First, there's Michael Fountain, who said Bobby Ferguson delivered a thinly-veiled threat to his family if he didn't dismiss littering tickets issued to Ferguson's company.

Schaefer and I broke the littering tickets story a month or so after Kilpatrick took office in 2002. The tickets were significant not so much because Ferguson was Kilpatrick's good buddy, but because he was one of two men Kilpatrick had named a Clean-up Czar. With Ferguson's help, Kilpatrick said, he would scrub the city. The fistful of tickets Fountain, a Detroit cop, had issued for abandoned vehicles and heaps of garbage on Ferguson's property on Military Street in southwest Detroit raised questions about Kilpatrick's choice and his judgment.

Fountain testified Tuesday that he met me, and then Schaefer, in 36th District Court in 2002 after he got the tickets dismissed by telling officials he had written them in error. He also testified that he spoke to us, but only to say no comment.

I can't speak for the veracity of Fountain's account of his encounter with Ferguson.
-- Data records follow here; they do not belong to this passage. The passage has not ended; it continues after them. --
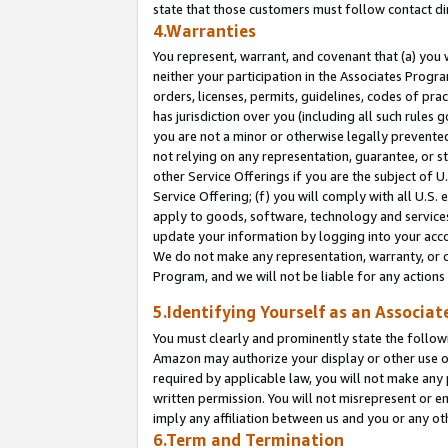
state that those customers must follow contact di
4.Warranties
You represent, warrant, and covenant that (a) you 
neither your participation in the Associates Progra
orders, licenses, permits, guidelines, codes of pr
has jurisdiction over you (including all such rules
you are not a minor or otherwise legally prevented
not relying on any representation, guarantee, or st
other Service Offerings if you are the subject of 
Service Offering; (f) you will comply with all U.S.
apply to goods, software, technology and services,
update your information by logging into your accou
We do not make any representation, warranty, or c
Program, and we will not be liable for any action
5.Identifying Yourself as an Associat
You must clearly and prominently state the followi
Amazon may authorize your display or other use of
required by applicable law, you will not make any
written permission. You will not misrepresent or e
imply any affiliation between us and you or any ot
6.Term and Termination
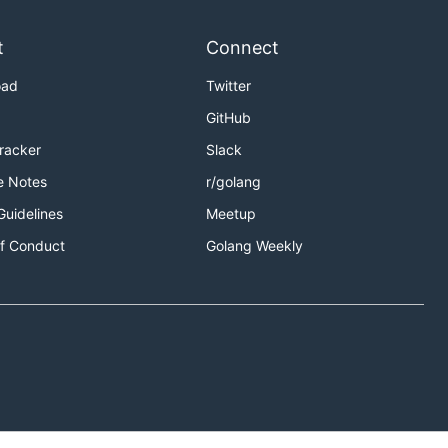
t
Connect
oad
Twitter
GitHub
Tracker
Slack
e Notes
r/golang
Guidelines
Meetup
f Conduct
Golang Weekly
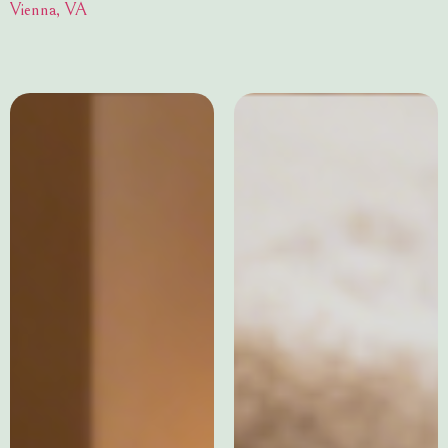
Vienna, VA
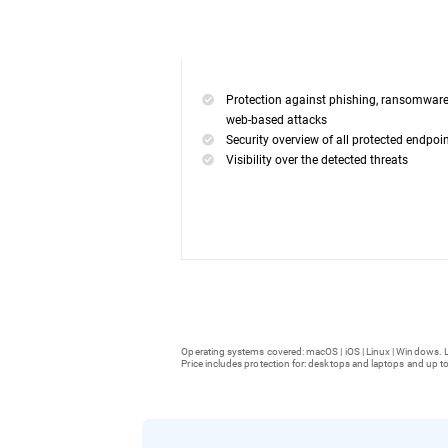
Protection against phishing, ransomwar
web-based attacks
Security overview of all protected endpoi
Visibility over the detected threats
Operating systems covered: macOS | iOS | Linux | Windows. L
Price includes protection for: desktops and laptops and up to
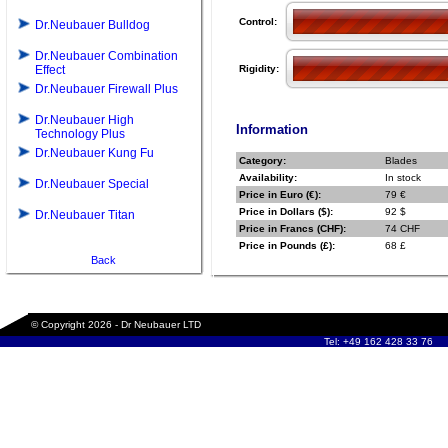
Control:
Dr.Neubauer Bulldog
Dr.Neubauer Combination
Effect
Rigidity:
Dr.Neubauer Firewall Plus
Dr.Neubauer High
Information
Technology Plus
Dr.Neubauer Kung Fu
Category:
Blades
Availability:
In stock
Dr.Neubauer Special
Price in Euro (€):
79 €
Price in Dollars ($):
92 $
Dr.Neubauer Titan
Price in Francs (CHF):
74 CHF
Price in Pounds (£):
68 £
Back
© Copyright 2026 - Dr Neubauer LTD
Tel: +49 162 428 33 76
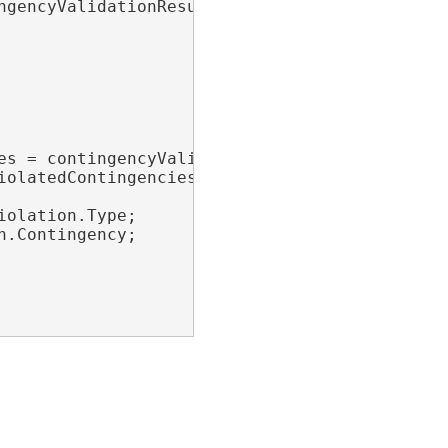
gencyValidationResult.Matches;

es = contingencyValidationResult.Violations;

iolatedContingencies)

olation.Type;

.Contingency;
I can say I don't believe I was in court day that day or ever met Fountain. It's possible he confused me with Schaefer. Even though Schaefer and I are only four years apart -- and bear only a slight resemblance -- my prematurely gray-haired reporting partner was once mistaken for my father. "Your son favors you," an older gent told him one afternoon when we out pounding the pavement. (Boy, did THAT piss Schaefer off!) That doesn't explain, however, why Fountain might think he met both of us.

Additionally, based on my review of our story, it's pretty clear Fountain did speak to Schaefer in court on that day in 2002. And he said more than "no comment."

My second mention came Thursday, when Donna Williams, the former executive director of Vanguard Community Development Corporation, testified about the night in 2008 when Schaefer and I asked how Carlita Kilpatrick happened to get a piece of a $300,000 state grant then-state Rep. Kwame Kilpatrick helped secure for Vanguard in 2000.

Schaefer and I had been trying to confirm the story for years. We finally got the break we needed when one of the Free Press' esteemed state house reporters, Dawson Bell, came up with the missing piece of the puzzle. Bell's reporting confirmed not only that Carlita Kilpatrick and her company had dibs on $75,000 of Vanguard's grant, it showed that she received $100,000 of a $500,000 state grant her husband steered to a non-profit Ferguson founded.

Schaefer and I sat in Williams' living room during the height of the 2008 text message scandal as she told us that Kilpatrick did not force her to hire his wife.

That account differed from her testimony Thursday, when she said Kilpatrick made it clear that if Vanguard wanted the grant, she had no choice but to hire Carlita Kilpatrick and her company, Using Nonviolence to Influence Total Education, Inc.

(In the end, the future First Lady got only $37,500 because state officials threatened to cut off Vanguard's funding after learning that a lawmaker's wife was in line to get so much of a grant that was meant for arts programming.)  The rest of Williams' testimony -- that she liked Carlita Kilpatrick, but didn't feel that Vanguard got its money's worth out of her -- was consistent with her testimony.

It will be up to the jury to evaluate the significance of the discrepancies between our reports and the testimony they heard. Do Williams and Fountain have an agenda, as defense attorneys implied, or are their memories just a bit off about incidents that happened more than decade ago?

As for me, I don't mind hearing my name mentioned in court -- as long as it's not part of an indictment.